Aim of the task: The full set of entries is to be printed exactly, with pictures excluded.

..........

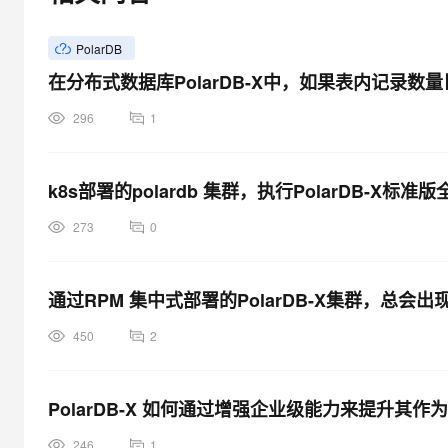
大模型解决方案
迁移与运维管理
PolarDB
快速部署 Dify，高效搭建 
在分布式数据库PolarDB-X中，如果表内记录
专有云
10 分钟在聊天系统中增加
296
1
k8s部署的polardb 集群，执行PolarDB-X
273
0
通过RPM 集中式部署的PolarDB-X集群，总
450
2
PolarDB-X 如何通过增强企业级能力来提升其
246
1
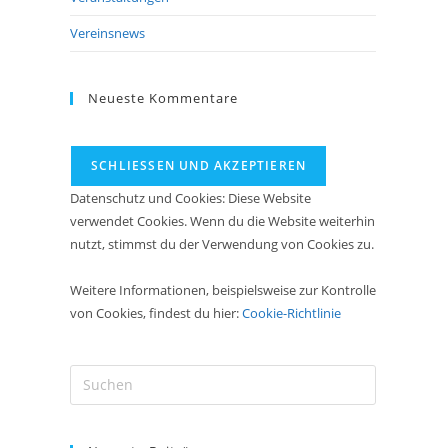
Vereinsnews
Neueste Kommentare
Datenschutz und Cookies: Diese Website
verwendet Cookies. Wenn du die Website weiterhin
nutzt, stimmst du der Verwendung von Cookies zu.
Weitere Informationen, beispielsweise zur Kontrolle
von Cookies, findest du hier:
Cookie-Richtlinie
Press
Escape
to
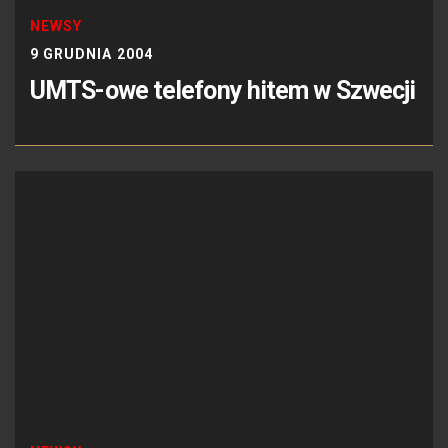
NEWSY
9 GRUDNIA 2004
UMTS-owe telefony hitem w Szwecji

..........

Expected output:
大模型解决方案
迁移与运维管理
PolarDB
快速部署 Dify，高效搭建 
在分布式数据库PolarDB-X中，如果表内记录
专有云
10 分钟在聊天系统中增加
296
1
k8s部署的polardb 集群，执行PolarDB-X
273
0
通过RPM 集中式部署的PolarDB-X集群，总
450
2
PolarDB-X 如何通过增强企业级能力来提升其
246
1
Vereinsnews
Neueste Kommentare
Datenschutz und Cookies: Diese Website
verwendet Cookies. Wenn du die Website weiterhin
nutzt, stimmst du der Verwendung von Cookies zu.
Weitere Informationen, beispielsweise zur Kontrolle
von Cookies, findest du hier:
Cookie-Richtlinie
Press
Escape
to
NEWSY
9 GRUDNIA 2004
UMTS-owe telefony hitem w Szwecji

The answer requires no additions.